Compiti da svolgere:
[a] Elenca tutte le parti civili nel procedimento che il testo sull'Ordine Ario Romano nomina.
[b] Per favore, prosegui il testo sull'Ordine Ario Romano scrivendo ciò che viene dopo la sua ultima frase.

Testo della pagina:
──────

La procura di Roma ha chiesto il rinvio a giudizio per sei appartenenti al gruppo antisemita e neonazista “Ordine Ario Romano”, smantellato nel giugno 2021 al termine di un’operazione dei carabinieri del Ros coordinata dalla stessa procura capitolina. Tra gli indagati figura anche Francesca Rizzi, la donna che nel 2019 avrebbe vinto un concorso denominato “Miss Hitler” su VK, un social network russo.
Tra gli imputati anche la “Miss Hitler” dei social: la procura di Roma chiede il processo per propaganda e istigazione all’odio razziale al gruppo neonazista smantellato nel 2021
Ai sei viene contestato il reato di propaganda e istigazione a delinquere per motivi di discriminazione razziale, etnica e religiosa. Per tre indagati, che hanno optato per il rito abbreviato, i pubblici ministeri hanno chiesto una condanna a un anno e mezzo di reclusione ciascuno.
Tra le parti civili la senatrice Segre
Gli altri tre hanno invece presentato richiesta di patteggiamento a due anni, su cui il pm ha espresso parere favorevole. Parti civili nel procedimento sono l’Unione delle Comunità Ebraiche Italiane (Ucei), l’Anpi e la senatrice a vita Liliana Segre.

──────

Record estratti:
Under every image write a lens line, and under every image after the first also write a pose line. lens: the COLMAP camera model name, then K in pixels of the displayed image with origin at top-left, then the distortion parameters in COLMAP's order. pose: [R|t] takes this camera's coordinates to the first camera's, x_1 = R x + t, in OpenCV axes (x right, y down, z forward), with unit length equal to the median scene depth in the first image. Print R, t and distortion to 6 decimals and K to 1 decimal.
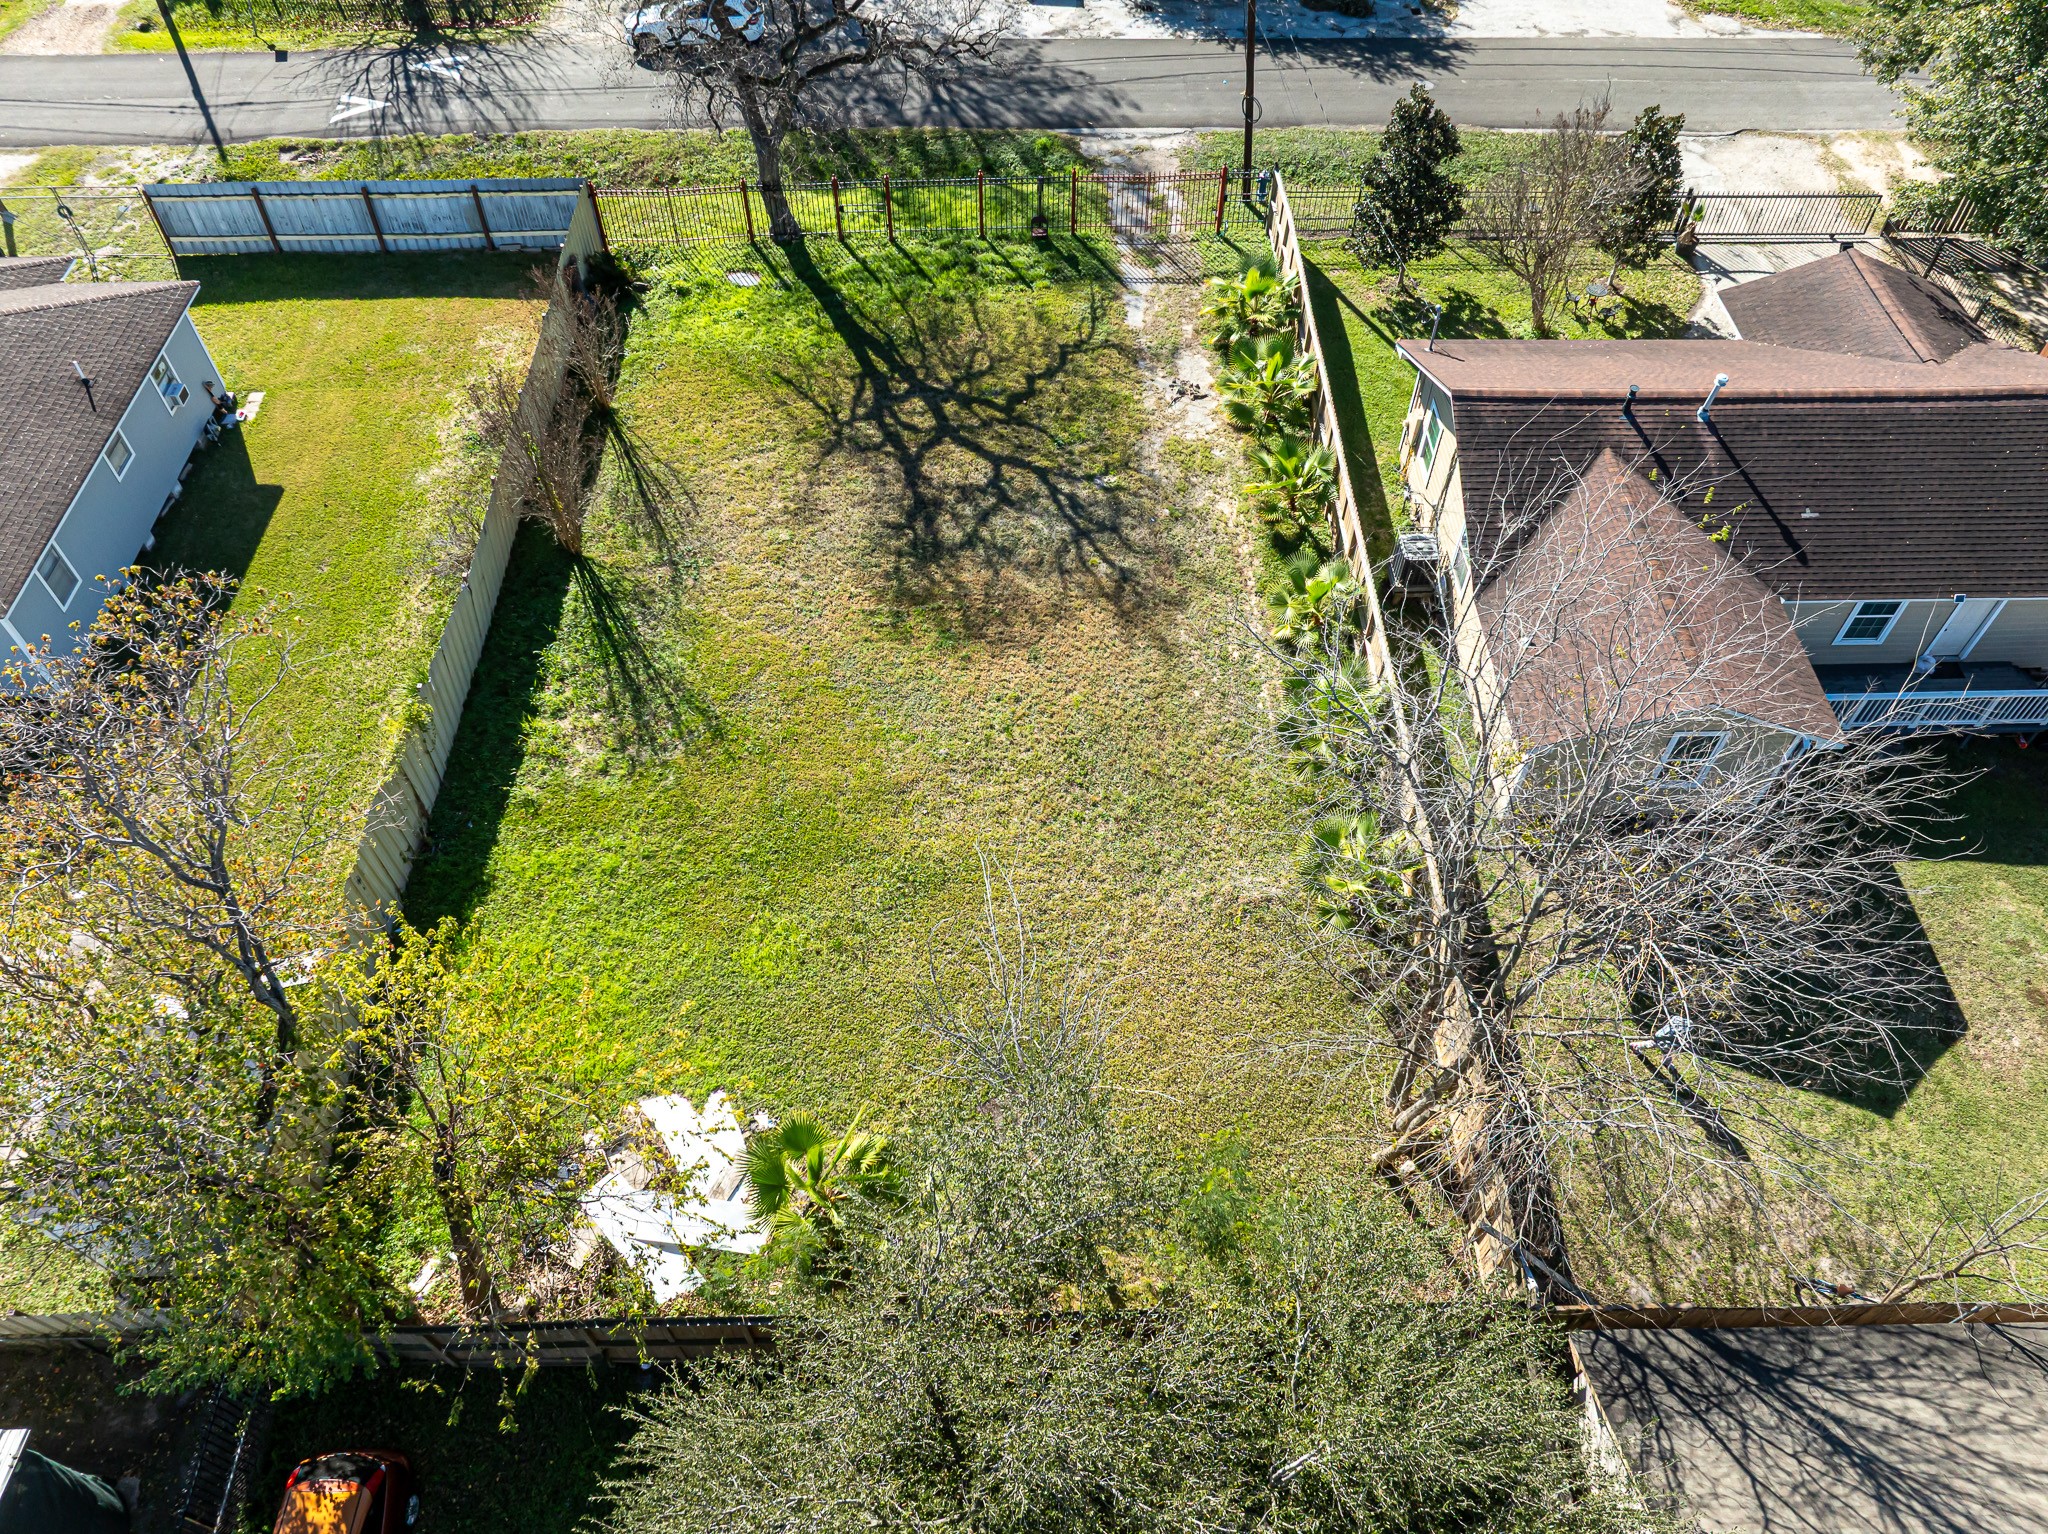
lens RADIAL K [[1444.0, 0, 1026.9], [0, 1444.0, 756.0], [0, 0, 1]] dist [-0.035791, -0.000252]
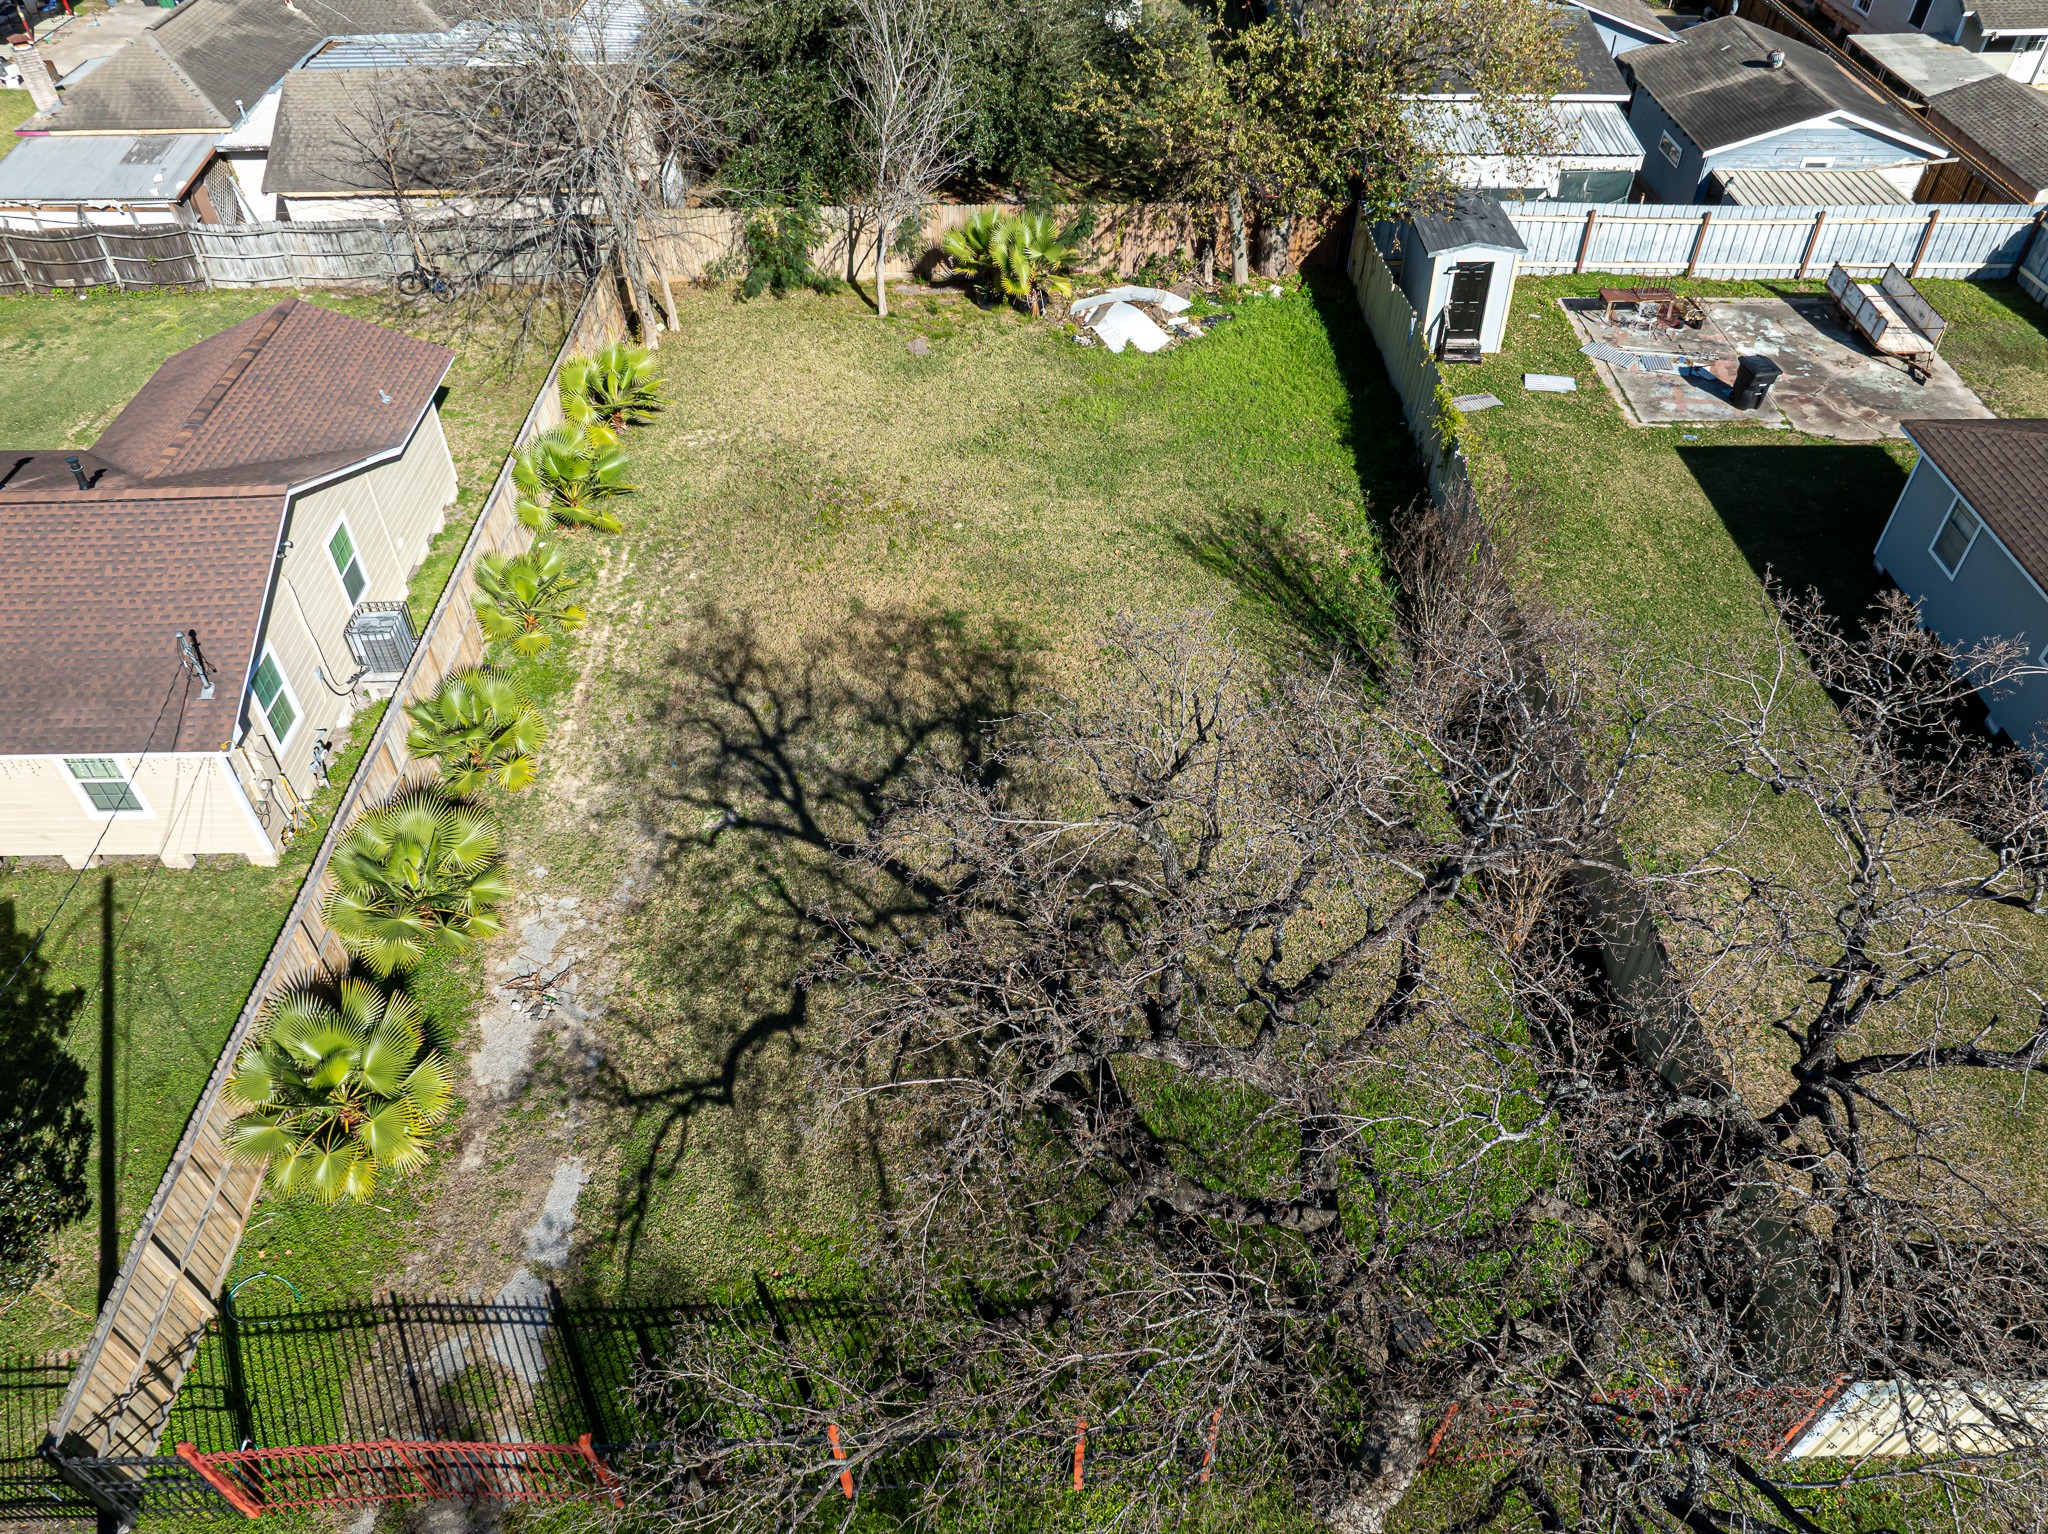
lens RADIAL K [[1444.0, 0, 1026.9], [0, 1444.0, 756.0], [0, 0, 1]] dist [-0.035791, -0.000252]
pose [[-0.999936, -0.005384, 0.009993, -0.094050], [0.010439, -0.090336, 0.995857, -0.825636], [-0.004459, 0.995897, 0.090387, 0.851972]]
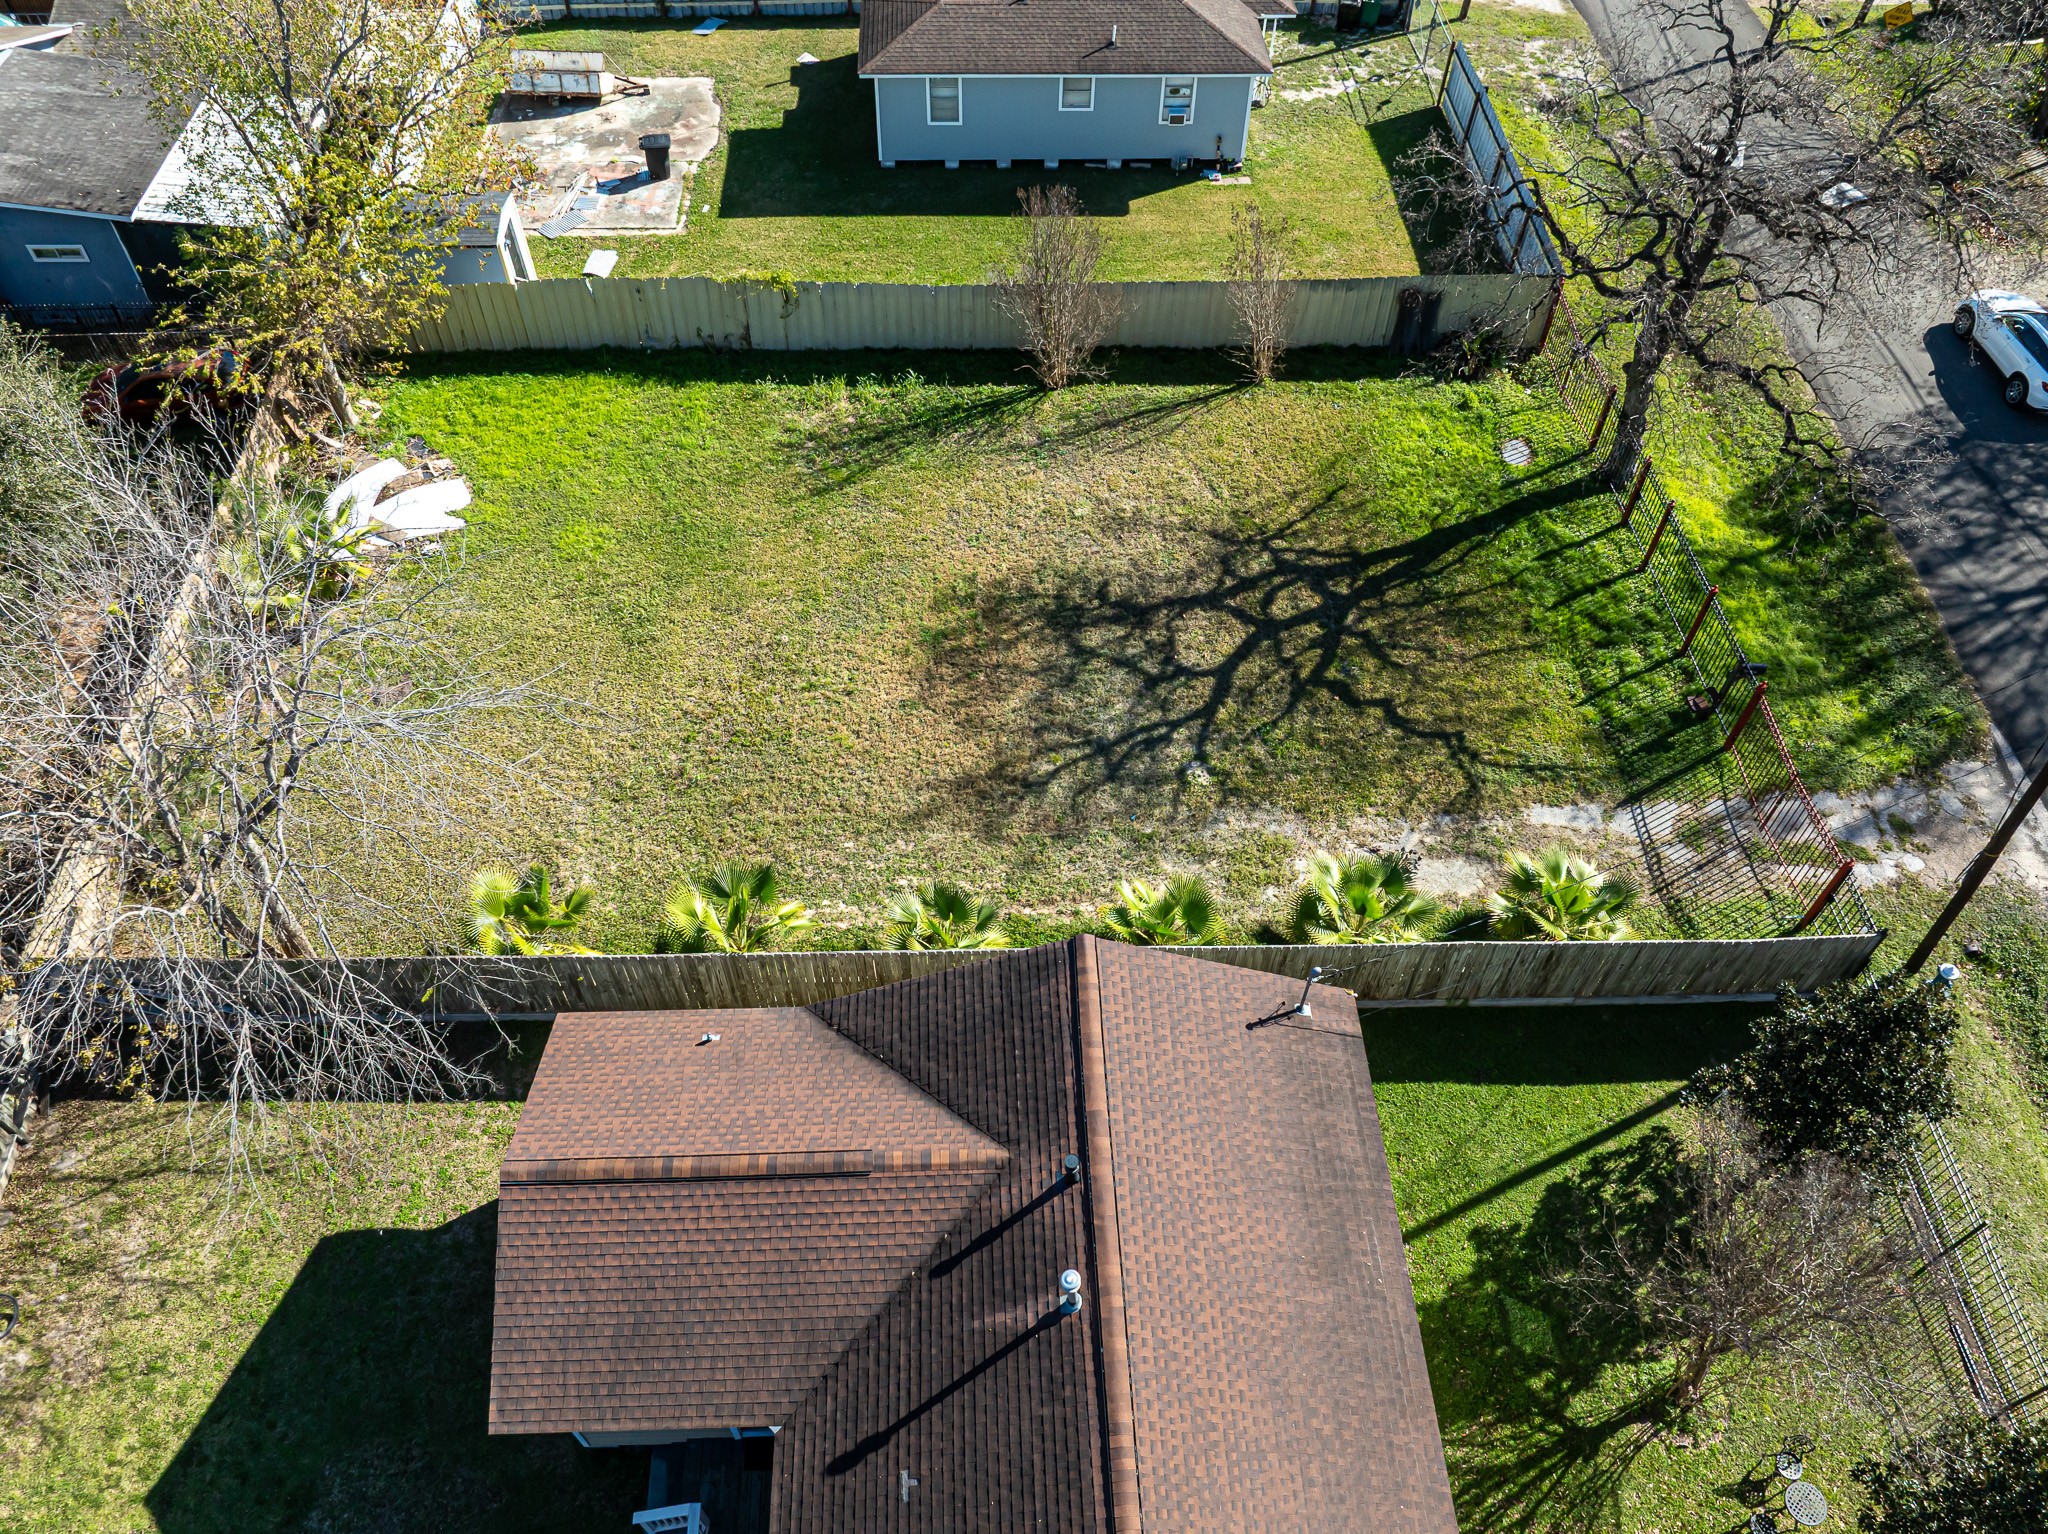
lens RADIAL K [[1495.3, 0, 1024.0], [0, 1495.3, 767.0], [0, 0, 1]] dist [-0.028904, -0.008769]
pose [[0.018180, 0.781118, -0.624119, 0.545465], [-0.791398, 0.392724, 0.468463, -0.480750], [0.611031, 0.485409, 0.625315, 0.383008]]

──────

Risposte per numero:
[a] Unione delle Comunità Ebraiche Italiane (Ucei); Anpi; la senatrice a vita Liliana Segre.

[b]
Dalle indagini è emerso che i militanti, di età compresa tra i 26 e i 62 anni e residenti in diverse regioni italiane, diffondevano sui social network contenuti razzisti e antisemiti. Secondo l’accusa, il gruppo utilizzava piattaforme online e un gruppo WhatsApp per propagandare ideologie di odio e incitare alla discriminazione e alla violenza di matrice razziale, xenofoba, etnica, antisemita e religiosa.
I messaggi nel mirino
Tra i messaggi finiti al vaglio degli inquirenti figurano post di negazione della Shoah e dell’esistenza delle camere a gas, definite “la menzogna più grande della storia”, oltre a frasi esplicitamente violente come: “Il pericolo ebraico sarà eliminato solo quando gli ebrei di tutto il mondo avranno cessato di esistere”.
Nel mirino dell’organizzazione c’erano anche i migranti e le organizzazioni umanitarie, con messaggi che invocavano l’affondamento delle navi delle ong nel Mediterraneo e la distruzione di luoghi di culto cristiani, ebraici e musulmani. La decisione del gup di Roma sulla richiesta di rinvio a giudizio è attesa per il prossimo 18 febbraio.